Rough swell ripped Ray and Maria away from the overturned boat and they bobbed in the ocean until they were winched to safety alongside the captain in a daring helicopter rescue. They had been confident Pippa and Bill would survive.
“They were both young and very athletic people, we thought...they had every chance,” Maria told the NSW Police’s ‘Lost at Sea’ podcast.
But answers as to what happened to Bill would take nearly four decades, beginning after a jawbone was discovered washed up on Kingscliff Beach in 2011 – 32 years to the day after that boat sank.
It triggered an extensive NSW Police Investigation, but for nine years the jawbone remained among the dozens of unidentified remains contained in the Missing Persons Registry.
Continuous searches on DNA databases failed to find a direct match, until a ‘familial DNA’ search in August 2020 linked police to a potential living relative.
It led investigators to a 34-year-old man imprisoned in Goulburn Jail in 2020 whose DNA profile had been added to a database for convicted offenders in NSW.
An investigation by the Marine Area Command and State Crime Command’s Missing Persons Registry confirmed the inmate was the nephew of Bill.
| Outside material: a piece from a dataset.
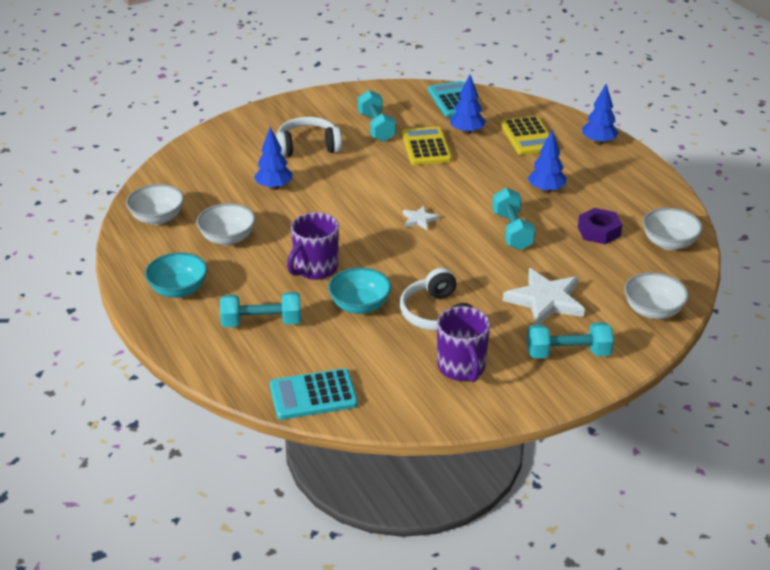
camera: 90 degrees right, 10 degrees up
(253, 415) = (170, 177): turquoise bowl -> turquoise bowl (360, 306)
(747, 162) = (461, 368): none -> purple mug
“I was so excited just to know…kind of a little bit more of what happened and that he was found on the same beach (as Philippa), so obviously they were together to nearly right at the end, which is kind of comforting,” Maria said.
While Bill and Phillipa’s gravestone at Nelson Bay had always stated that Bill had been ‘lost at sea’, the family were now looking forward to reuniting the young lovers, Maria added.
Expressing their gratitude to the Marine Area Command and State Crime Command’s Missing Persons Registry for cracking the case, Maria and Ray added the investigation had given the family closure after 40 long years.
“It’s just a tragedy that two wonderful people like that…who knows what they would’ve done. We miss them every day. It’s just a tragedy that they were taken so young,” Maria said.